■ **Task description**
Reproduce the lines of the material below, starting with the line containing "Eco-friendly disposal" and continuing through the last line of the material, both ends included.

(Dataset entries)

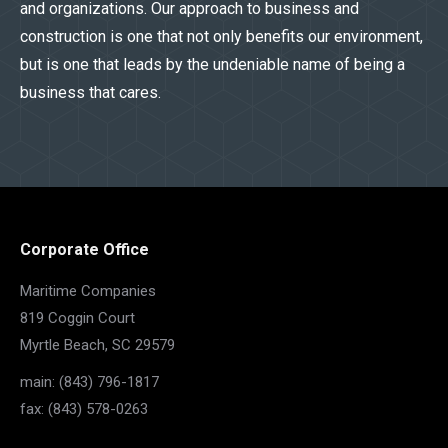
and organizations. Our approach to business and
construction is one that not only benefits our environment,
but is one that leads by the undeniable name of being a
business that cares.
Corporate Office
Maritime Companies
819 Coggin Court
Myrtle Beach, SC 29579
main: (843) 796-1817
fax: (843) 578-0263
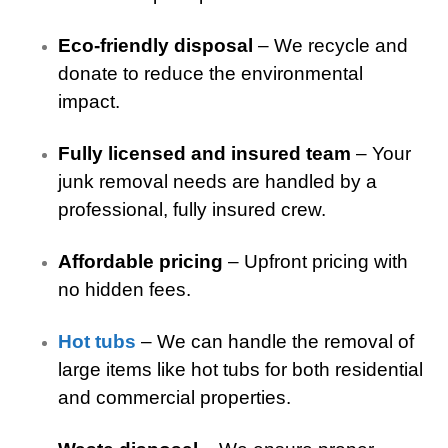
Eco-friendly disposal
– We recycle and
donate to reduce the environmental
impact.
Fully licensed and insured team
– Your
junk removal needs are handled by a
professional, fully insured crew.
Affordable pricing
– Upfront pricing with
no hidden fees.
Hot tubs
– We can handle the removal of
large items like hot tubs for both residential
and commercial properties.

■ **Answer**
Eco-friendly disposal
– We recycle and
donate to reduce the environmental
impact.
Fully licensed and insured team
– Your
junk removal needs are handled by a
professional, fully insured crew.
Affordable pricing
– Upfront pricing with
no hidden fees.
Hot tubs
– We can handle the removal of
large items like hot tubs for both residential
and commercial properties.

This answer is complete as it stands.